In this writer’s experience, workers engaged in a fight to defend the living standards of their families and friends tend to eagerly welcome any help they can get. When the battle is in full swing any sincere volunteer that wants to help a group of workers locked in struggle will find the door wide open so long as they make clear that all they want to do is help.

Walker and other veterans of the class struggle are already talking about the need for what I prefer to call a class struggle left wing of the American labor movement.

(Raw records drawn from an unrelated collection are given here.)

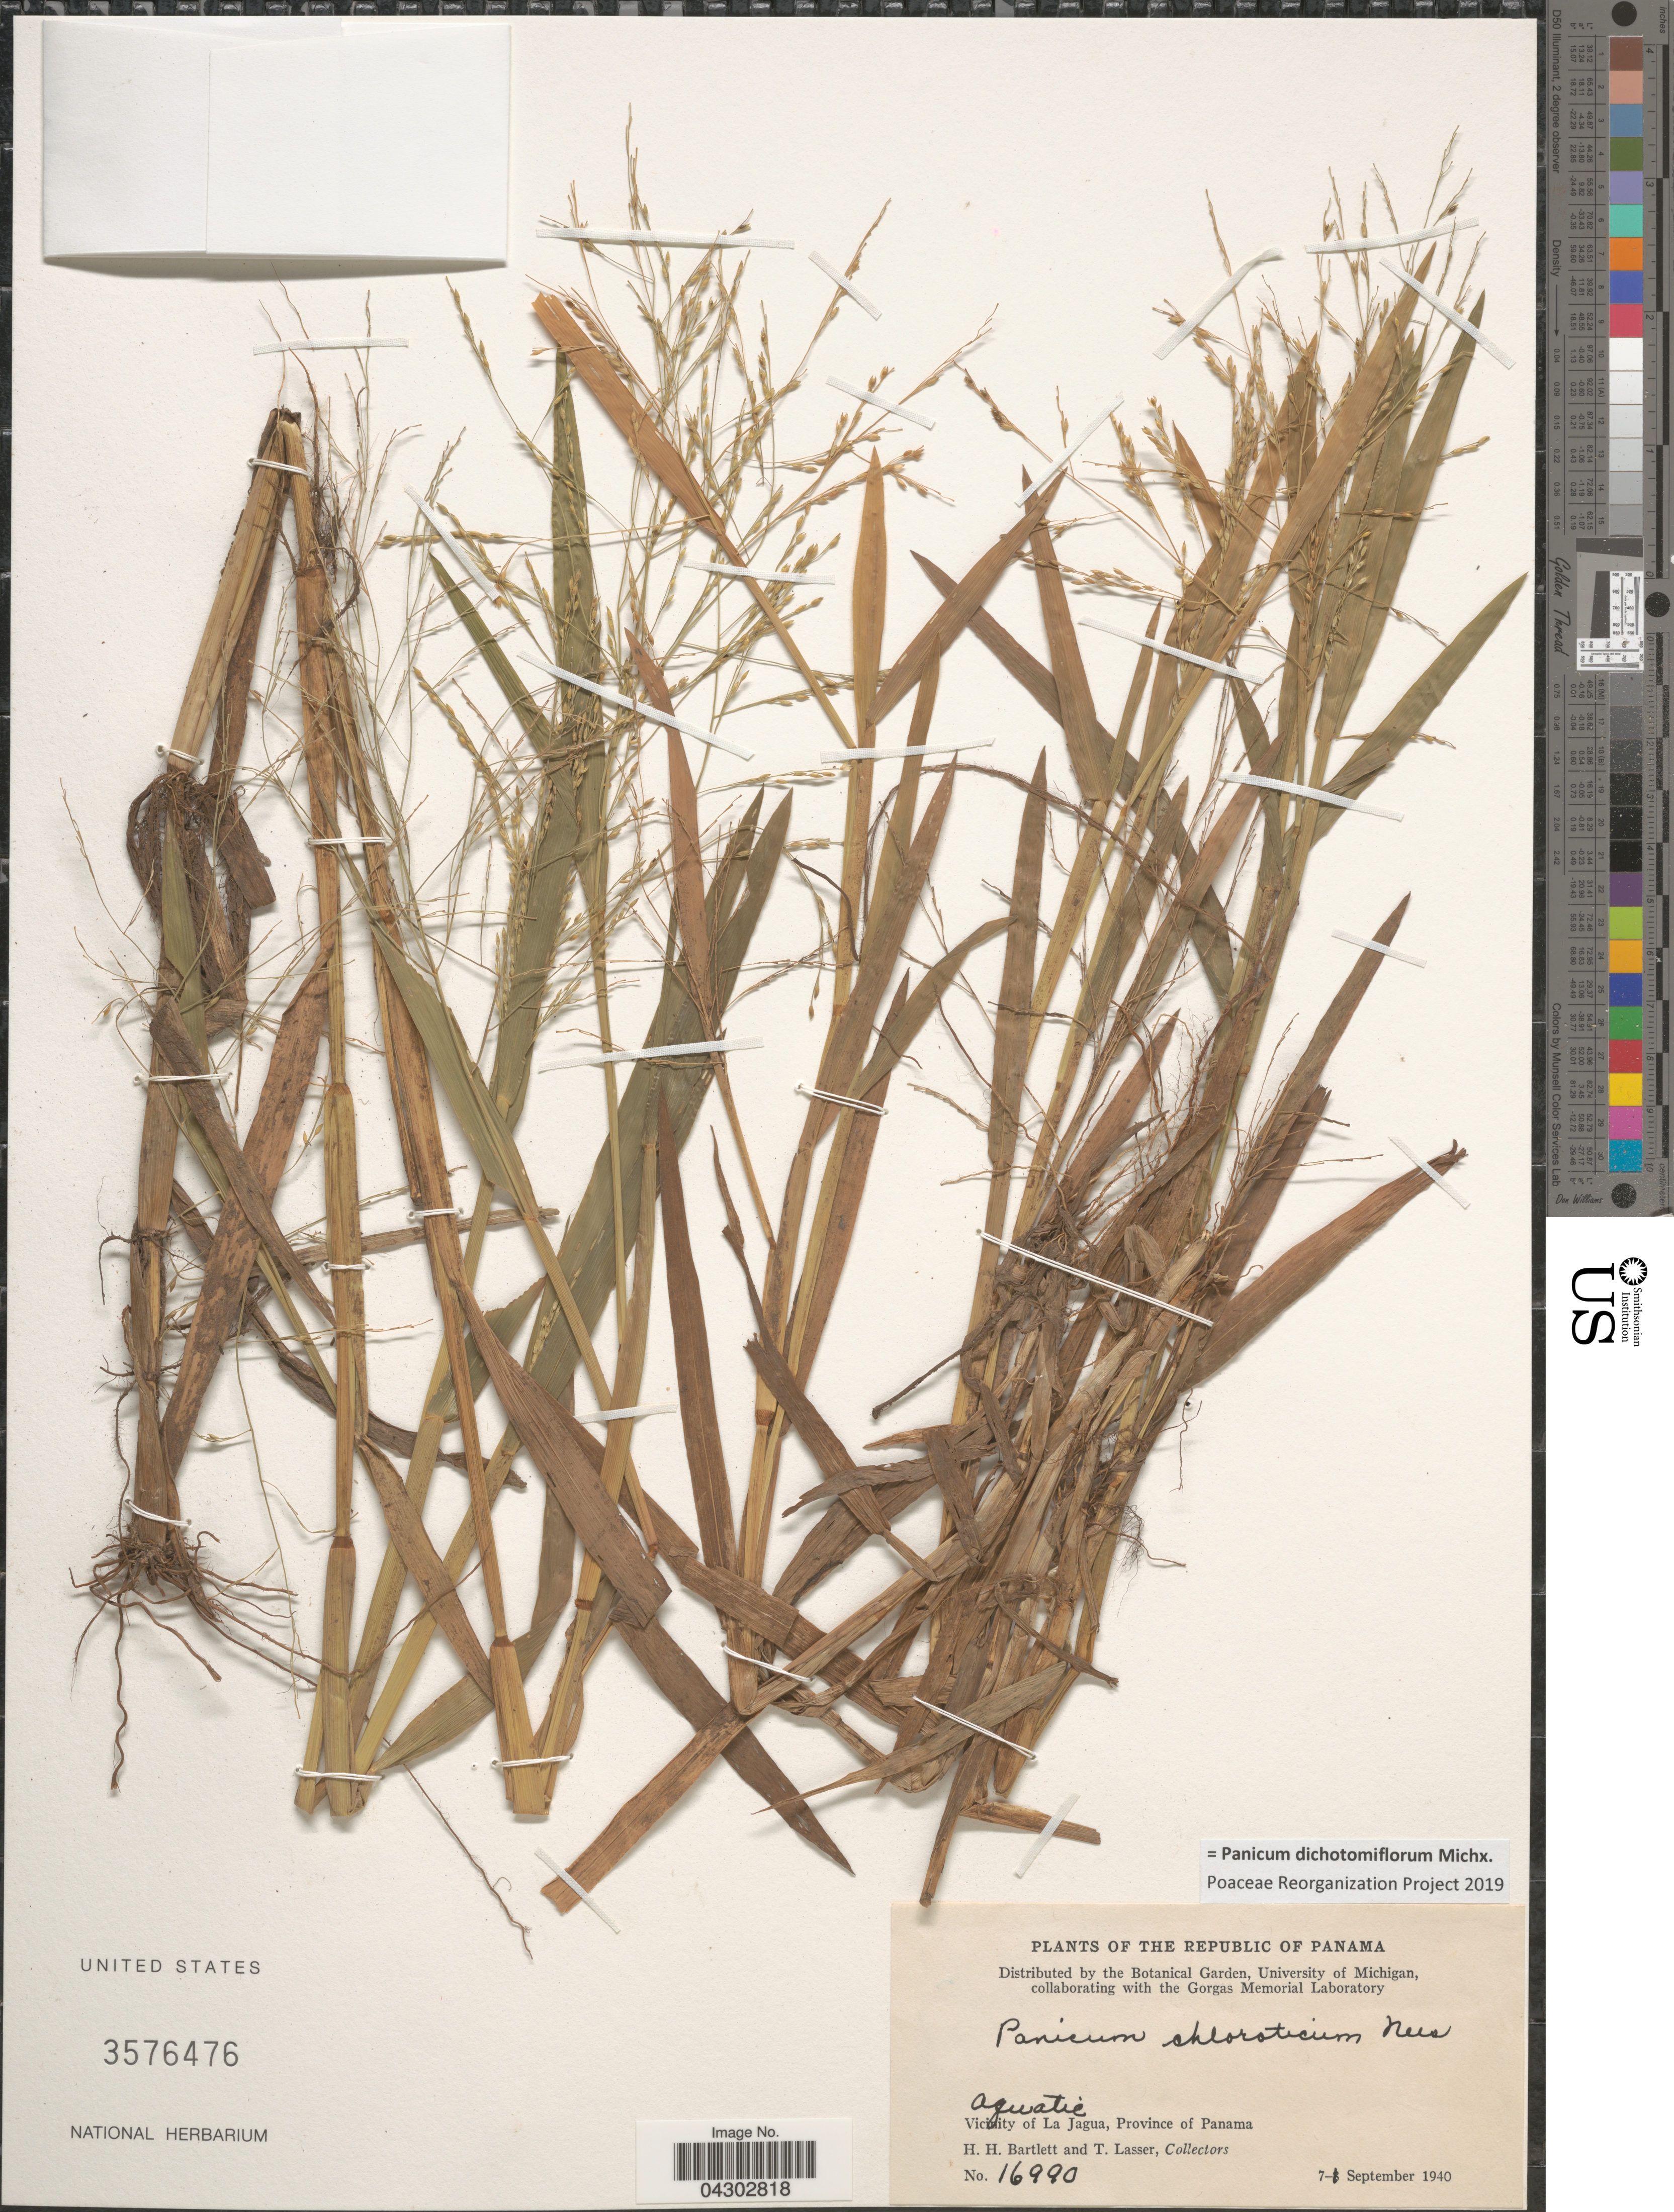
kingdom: Plantae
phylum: Tracheophyta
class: Liliopsida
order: Poales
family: Poaceae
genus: Panicum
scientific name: Panicum dichotomiflorum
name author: Michx.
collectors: H. H. Bartlett & T. Lasser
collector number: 16880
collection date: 1940-09-07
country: Panama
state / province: Panamá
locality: Vicinity of La Jagua.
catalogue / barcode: US 3576476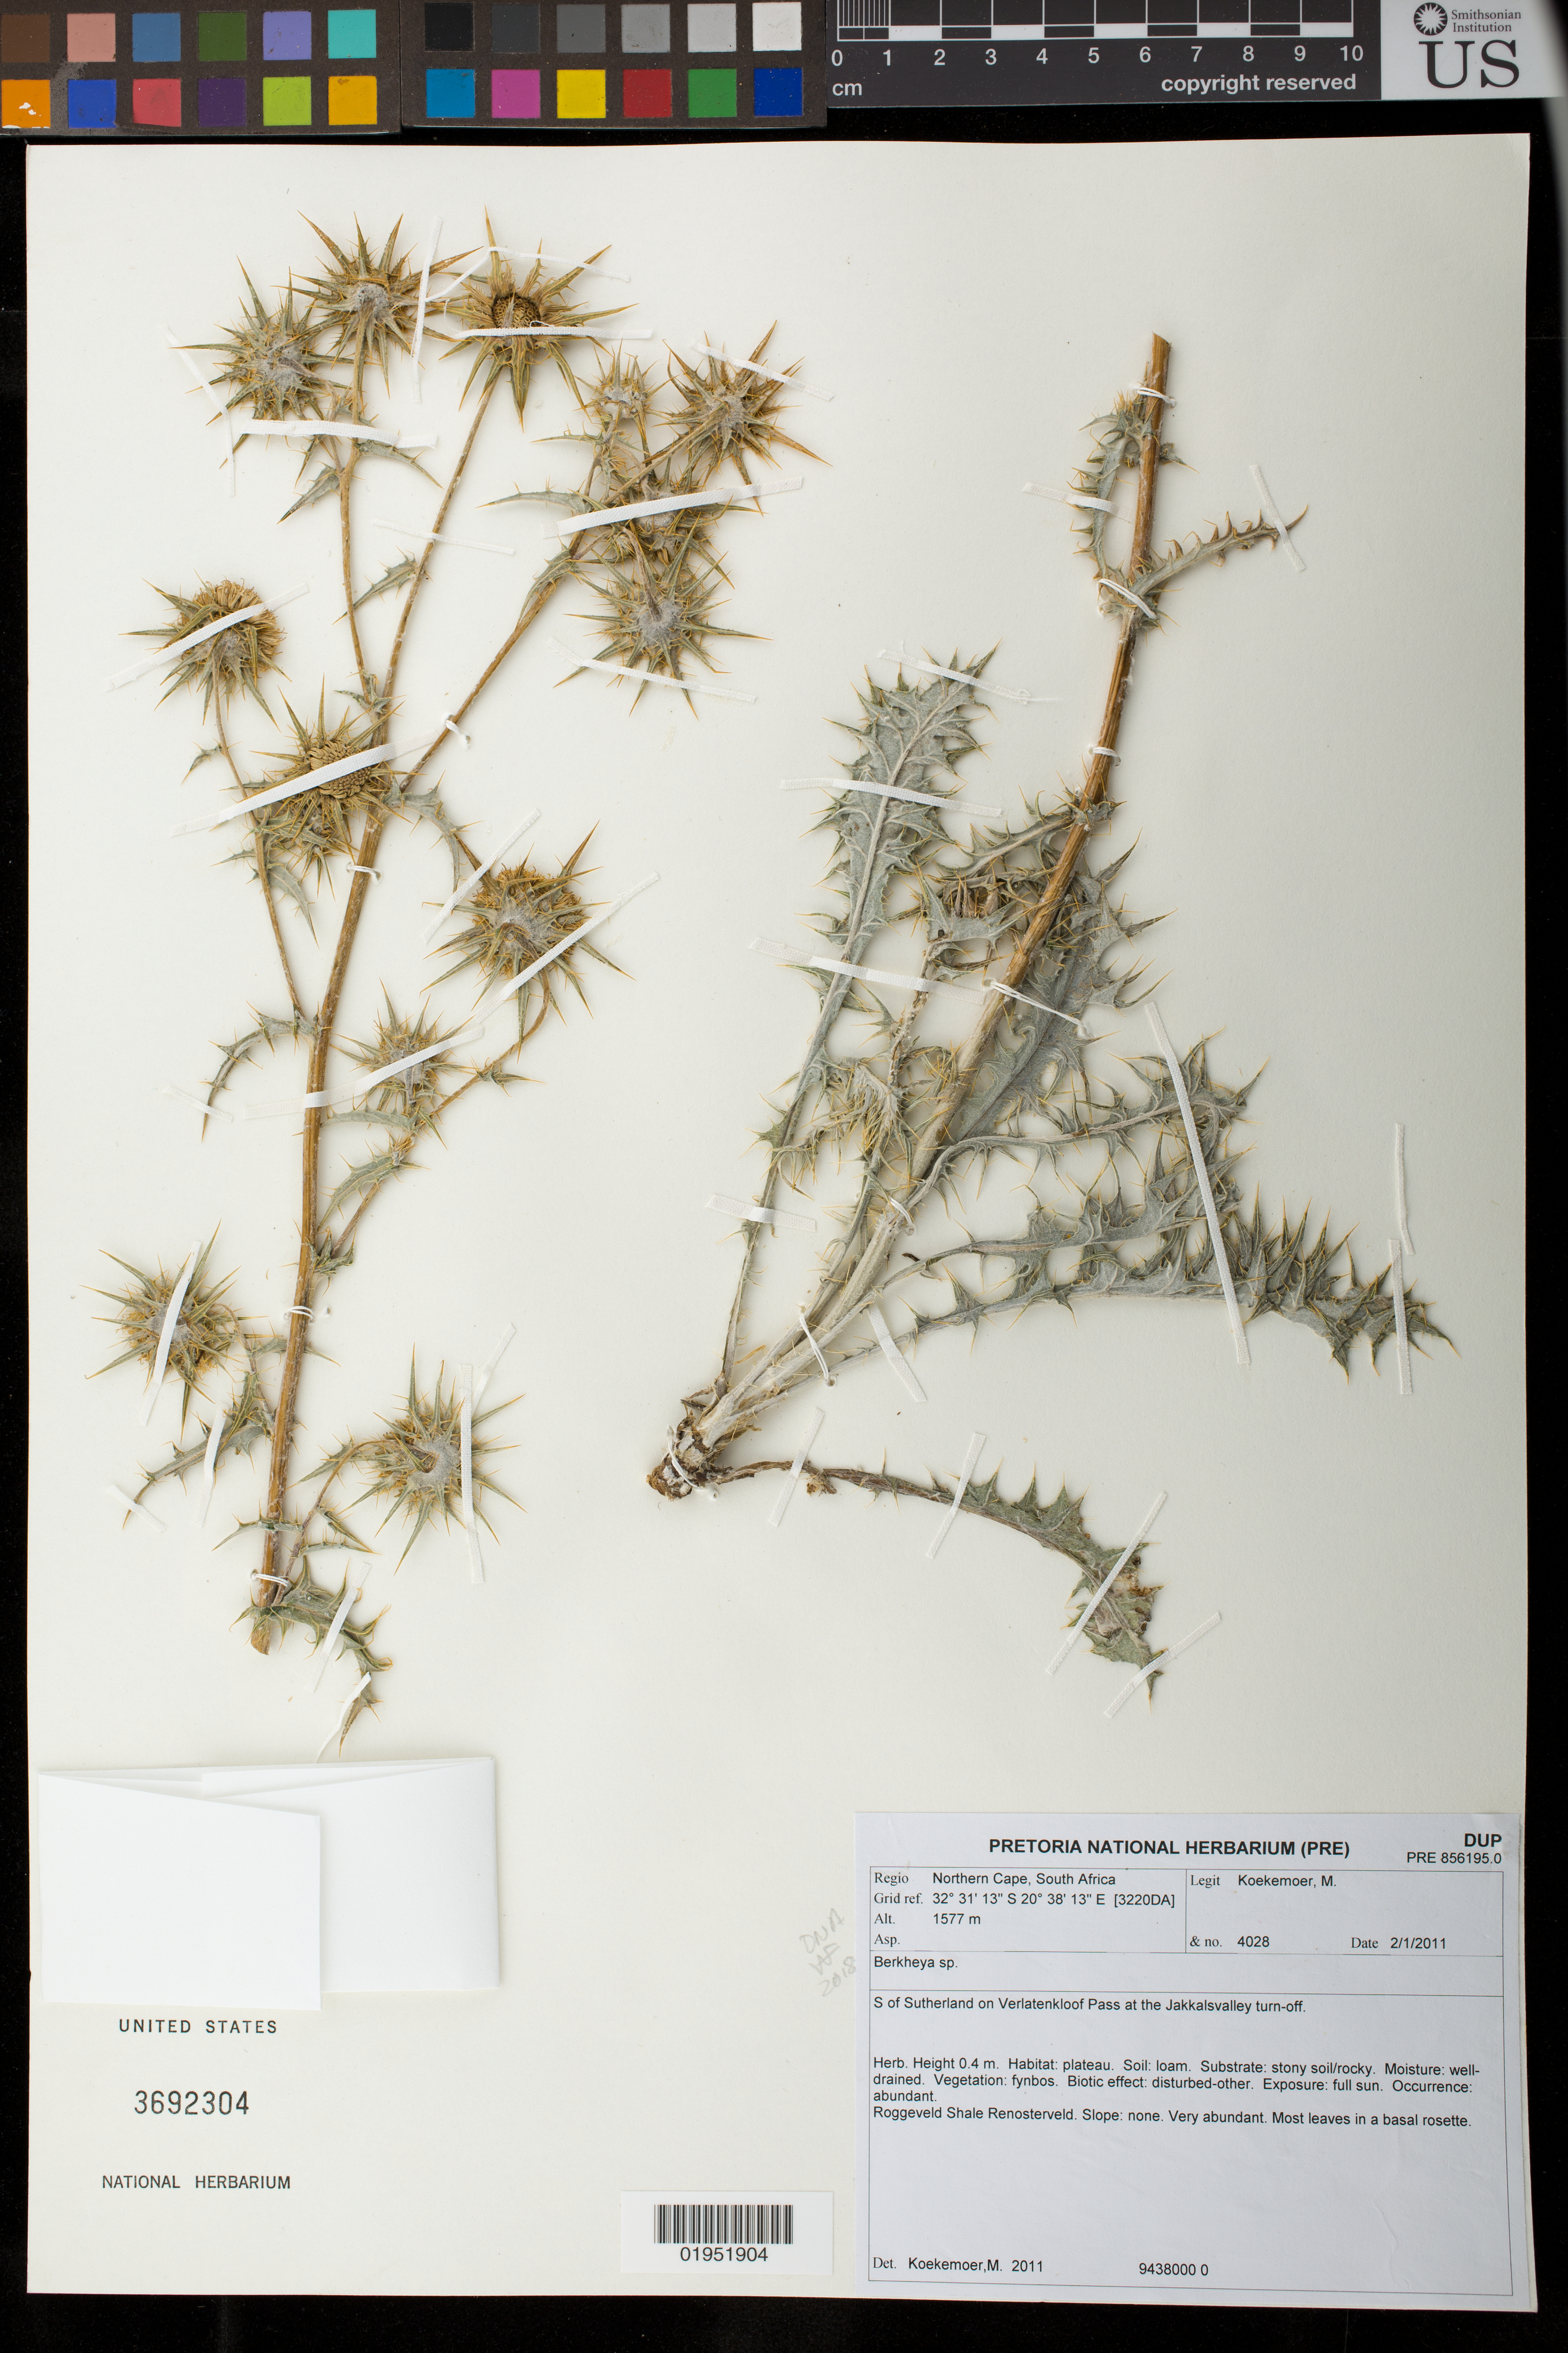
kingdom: Plantae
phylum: Tracheophyta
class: Magnoliopsida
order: Asterales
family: Asteraceae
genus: Berkheya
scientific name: Berkheya sp.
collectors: M. Koekemoer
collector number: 4028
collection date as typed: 2 Jan 2011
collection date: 2011-01-02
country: South Africa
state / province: Northern Cape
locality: S of Sutherland on Verlatenkloof Pass at the Jakkalsvalley turn-off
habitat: Roggeveld Shale Renosterveld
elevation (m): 1577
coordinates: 33 21 11 S, 22 3 0 E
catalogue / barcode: US 3692304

One like the Trade Union Educational League that helped lay the foundations for the modern industrial trade union movement that was crystallized as the Congress of Industrial Organizations that eventually re-merged with the American Federation of Labor to become what we now know as the AFL-CIO.

The formation of an alliance of class struggle fighters such as was the TUEL will surely arise in one form or another in the course of the coming labor upsurge. It’s up to the existing workers’ vanguard to find its way to them and help reconstruct a class struggle wing of the American labor movement. It’s our duty to help the new generation that will replace us find their way to the recorded history of the world workers movement and its rich lessons which serve to point the way to victory and the ultimate liberation of the working class from wage slavery, and to the emancipation of the human race from capitalist barbarism and self destruction.